# To do:
Print the full set of records below, character for character and picture-free.

BEGIN Data under study

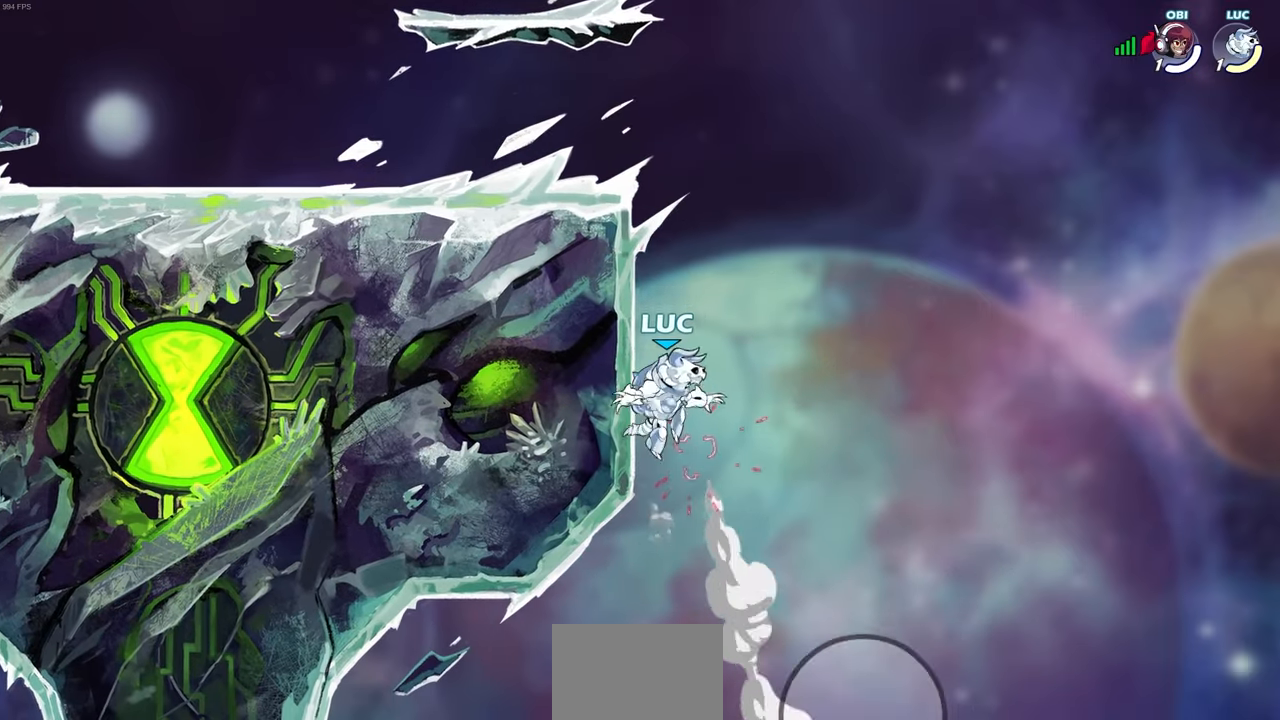
{"buttons": [], "left_stick": "up-left", "right_stick": "center", "events": [[50, "CIRCLE", "down"], [50, "CROSS", "up"], [83, "left_stick", "center"], [200, "CIRCLE", "up"], [333, "left_stick", "up-left"]]}
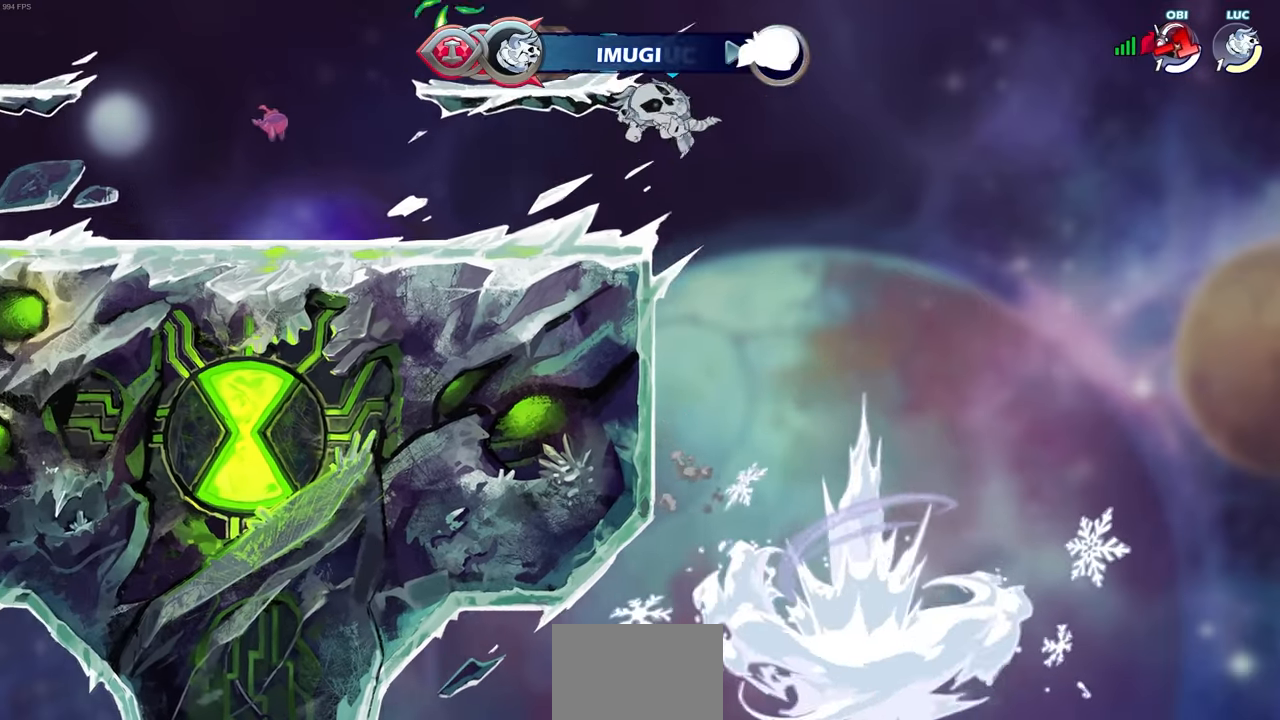
{"buttons": [], "left_stick": "up-left", "right_stick": "center", "events": []}
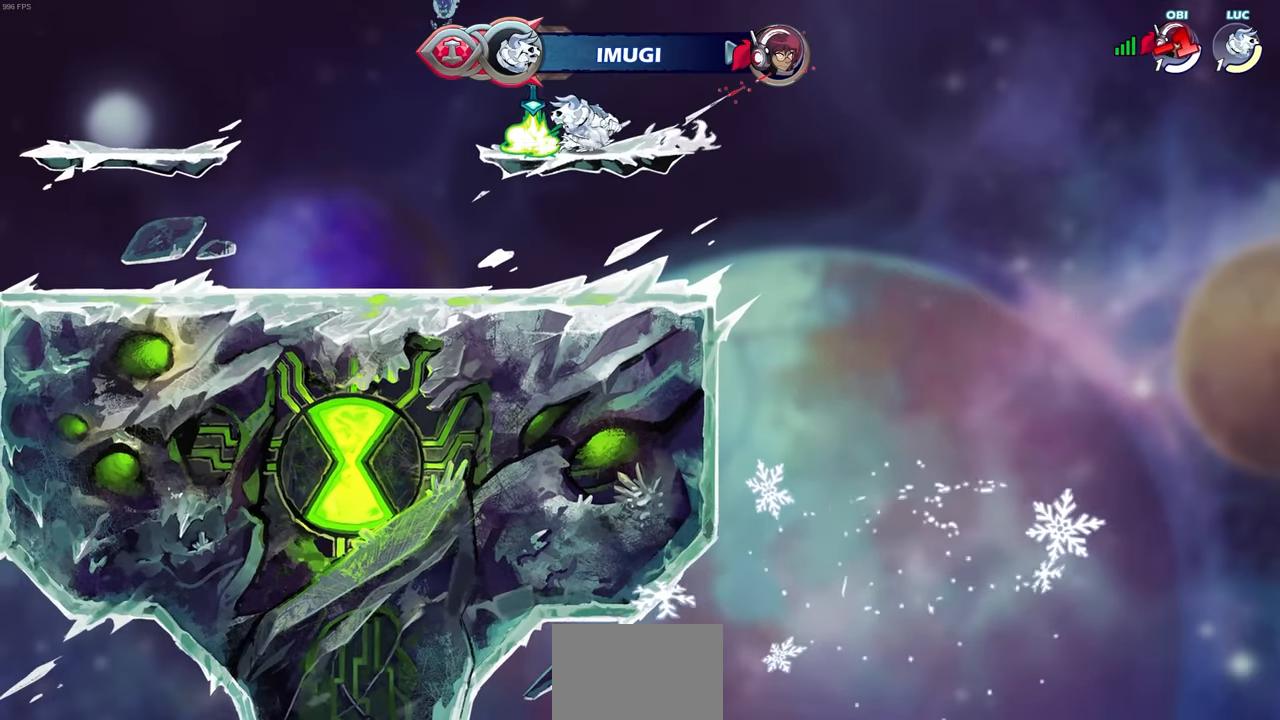
{"buttons": [], "left_stick": "up-left", "right_stick": "center", "events": [[67, "R1", "down"], [117, "R1", "up"], [267, "CROSS", "down"], [383, "CIRCLE", "down"], [383, "CROSS", "up"], [467, "CIRCLE", "up"]]}
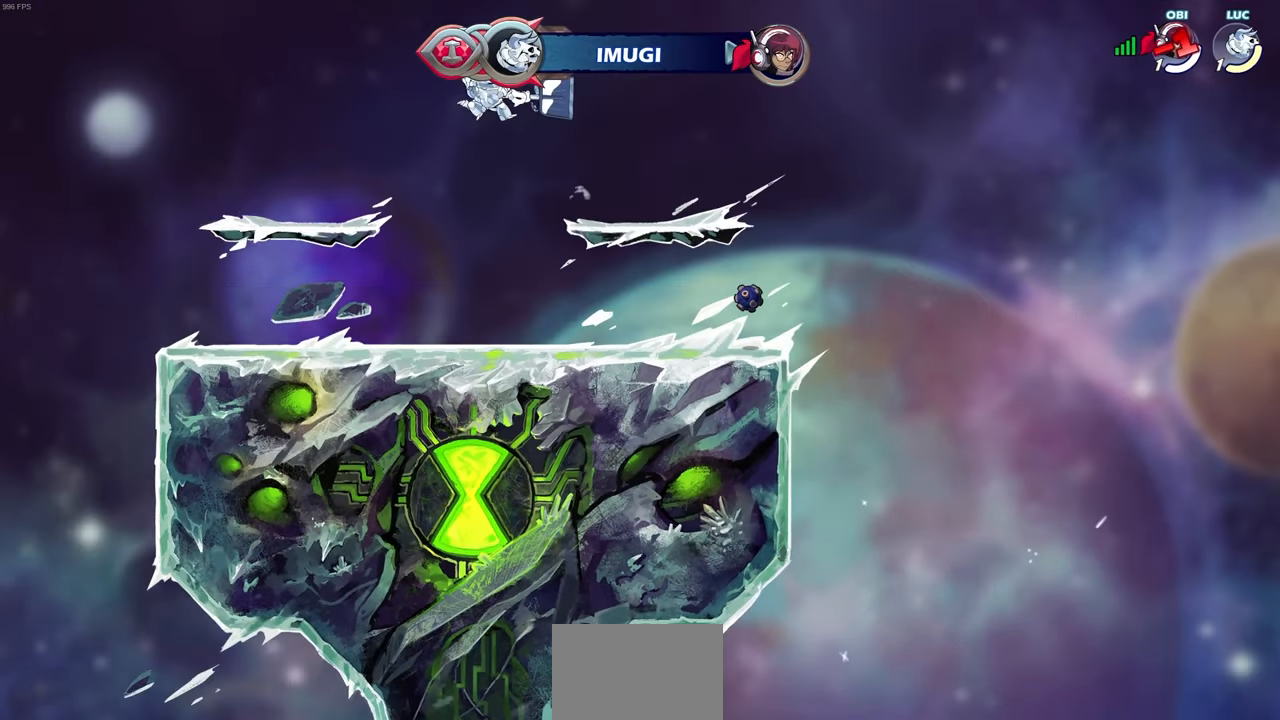
{"buttons": [], "left_stick": "center", "right_stick": "center", "events": [[50, "left_stick", "center"]]}
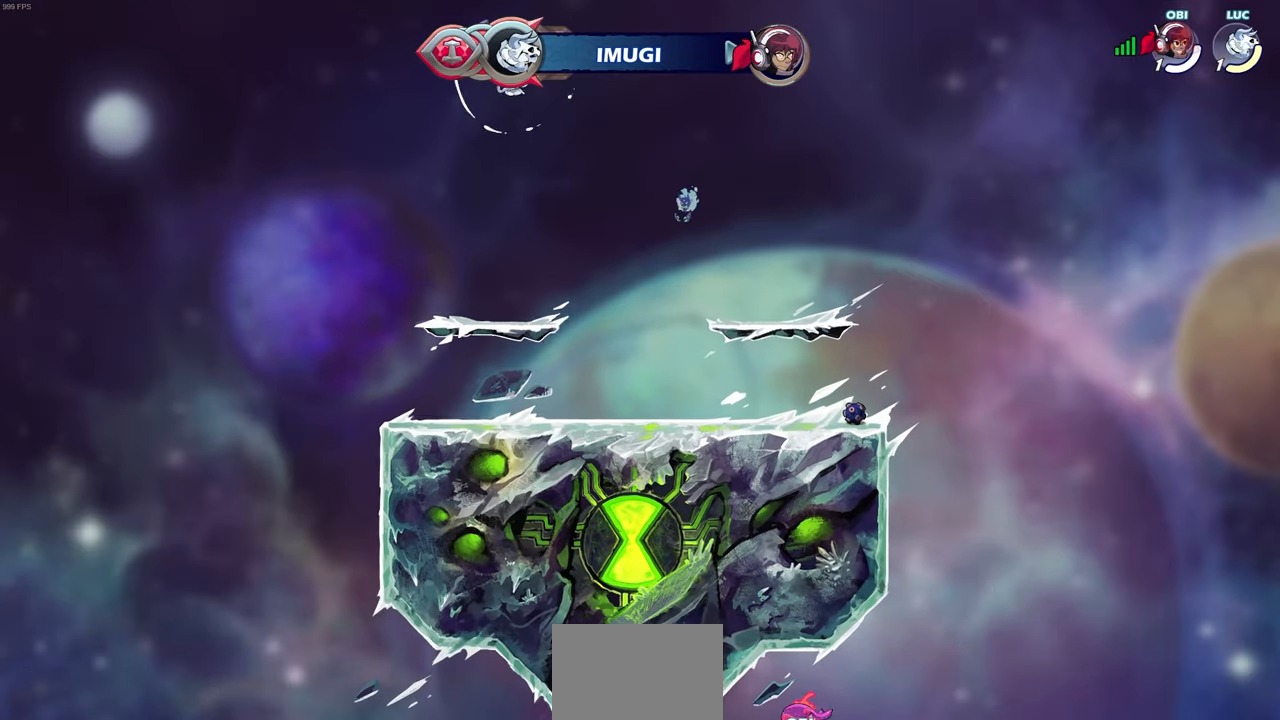
{"buttons": [], "left_stick": "right", "right_stick": "center", "events": [[17, "left_stick", "right"], [250, "CROSS", "down"], [333, "CROSS", "up"]]}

END Data under study

# Response to this task:
{"buttons": [], "left_stick": "up-left", "right_stick": "center", "events": [[50, "CIRCLE", "down"], [50, "CROSS", "up"], [83, "left_stick", "center"], [200, "CIRCLE", "up"], [333, "left_stick", "up-left"]]}
{"buttons": [], "left_stick": "up-left", "right_stick": "center", "events": []}
{"buttons": [], "left_stick": "up-left", "right_stick": "center", "events": [[67, "R1", "down"], [117, "R1", "up"], [267, "CROSS", "down"], [383, "CIRCLE", "down"], [383, "CROSS", "up"], [467, "CIRCLE", "up"]]}
{"buttons": [], "left_stick": "center", "right_stick": "center", "events": [[50, "left_stick", "center"]]}
{"buttons": [], "left_stick": "right", "right_stick": "center", "events": [[17, "left_stick", "right"], [250, "CROSS", "down"], [333, "CROSS", "up"]]}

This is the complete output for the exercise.